The Supreme Court of Canada said, in a 2002 case called R. v. Jarvis, that the CRA cannot use its normal audit powers to investigate a criminal case. The usual audit powers, which are broad, are for assessing tax liability, not tax evasion liability. Once CRA decides it may prosecute someone, it must get warrants for further investigation. It can't use its ordinary audit powers for the criminal investigation. With its ordinary audit powers, CRA can send written requirements to taxpayers or to third parties, such as banks, demanding documents or other information. If CRA does rely on its regular audit powers in a criminal investigation, the Court may (not must) reject the evidence, if it would bring the administration of justice into disrepute to use the evidence for prosecution.
These "Jarvis" rules apply for criminal cases; they protect Charter rights which only apply when someone faces criminal charges. They don't apply to civil matters, such as Customs Act seizures or tax assessments. (See
Tourki v. Canada (Minister of Public Safety and Emergency Preparedness), 2007 FCA 186.)
So, the fact that CRA may not be able to use evidence in a criminal prosecution shouldn't mean that it can't use the same evidence in a civil action. In Jarvis, the SCC said that: "the requirement powers of ss. 231.1(1) and 231.2(1) cannot be used to compel oral statements or written production for the purpose of advancing the criminal investigation." [Jarvis, Para. 97]. It did not say that the audit powers may not be used for a non-criminal investigation into whether the accused owe tax. In fact, the SCC approved use of audit powers even during a criminal investigation:
" The predominant purpose test does not thereby prevent the CCRA from conducting parallel criminal investigations and administrative audits. The fact that the CCRA is investigating a taxpayer’s penal liability, does not preclude the possibility of a simultaneous investigation, the predominant purpose of which is a determination of the same taxpayer’s tax liability. ... So long as the predominant purpose of the parallel investigation actually is the determination of tax liability, the auditors may continue to resort to ss. 231.1(1) and 231.2(1)." [Jarvis, Para. 97]
Justice D'Arcy recognized this "parallel audit power" at para. 105 of his decision. And much of his analysis of the evidence focused on whether the auditors took part in the criminal investigation. (D'Arcy J. said they did not.) So, he decided the audit evidence could be used for the GST reassessments. Even so, D'Arcy J. left open the possibility that the TCC might refuse evidence in a tax appeal if the auditor took part in the criminal investigation. (Often, the CRA criminal investigators, who take over from the original auditor, will also issue the notice of reassessment for the tax liability.)

**Stored data entries:**
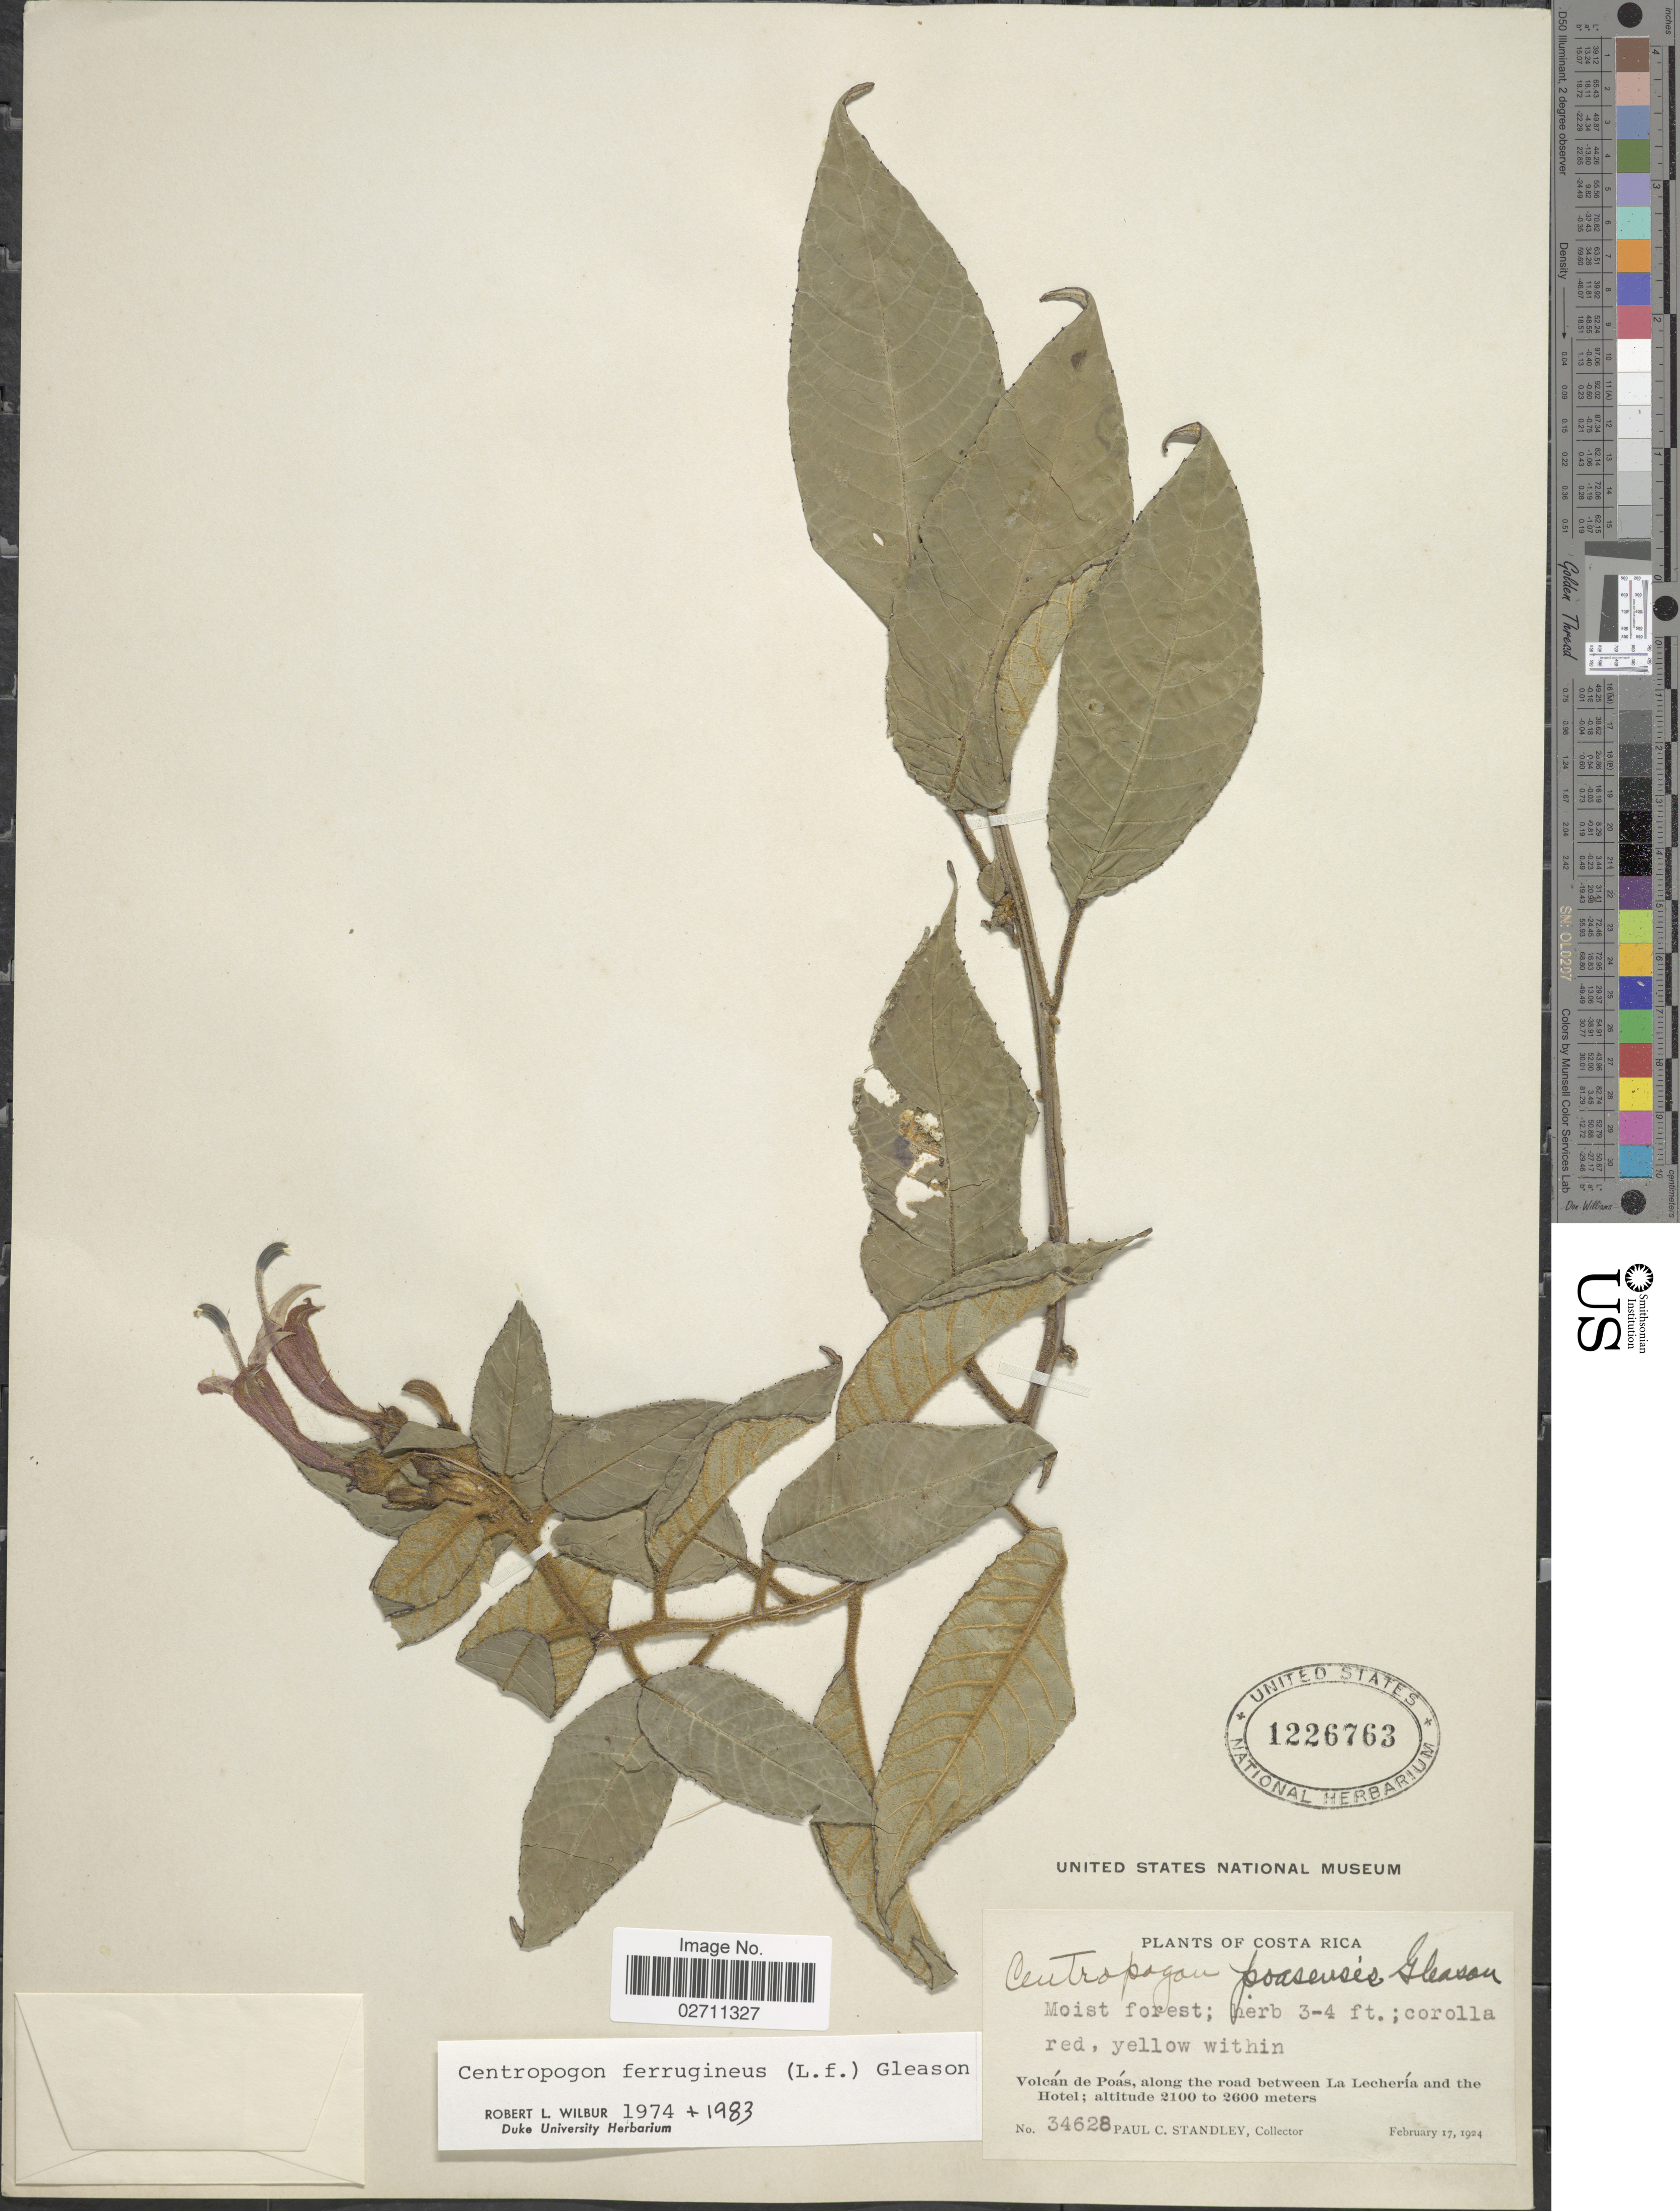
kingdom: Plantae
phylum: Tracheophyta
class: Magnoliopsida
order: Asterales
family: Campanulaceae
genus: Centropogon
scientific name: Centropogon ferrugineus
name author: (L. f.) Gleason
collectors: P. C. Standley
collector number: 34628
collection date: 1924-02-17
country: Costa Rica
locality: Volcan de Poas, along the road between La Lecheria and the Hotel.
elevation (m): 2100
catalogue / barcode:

**TASKS TO PERFORM:**
(A) Do these statements agree with the text on the Jarvis decision? For each, answer yes or no and quote the words from the text that decide it. (i) The Jarvis rules also apply to civil matters such as tax assessments. (ii) If CRA relies on its regular audit powers in a criminal investigation, the Court must reject the evidence. (iii) D'Arcy J. found that the auditors did not take part in the criminal investigation.
(B) Carry the text on the Jarvis decision forward, picking up after its final sentence.

**IN RESPONSE:**
(A)
(i) No: "They don't apply to civil matters, such as Customs Act seizures or tax assessments."
(ii) No: "the Court may (not must) reject the evidence"
(iii) Yes: "(D'Arcy J. said they did not.)"

(B)
The GST appellants also asked D'Arcy J. to consider whether the warrants CRA used for the criminal investigation were valid and, if invalid, to reject the evidence CRA got with them. But D'Arcy J. said that the only place taxpayers may challenge a criminal warrant is the court which issued it (in this case, the New Brunswick provincial court.)
Though TCC judges seem open to the idea, you may not be wise to count on having the TCC refuse evidence because it couldn't be used in a criminal prosecution. Even if the auditors are gathering evidence and sharing it with criminal investigators, the sharing does not seem to invalidate the evidence for use in the tax audit and a later TCC appeal.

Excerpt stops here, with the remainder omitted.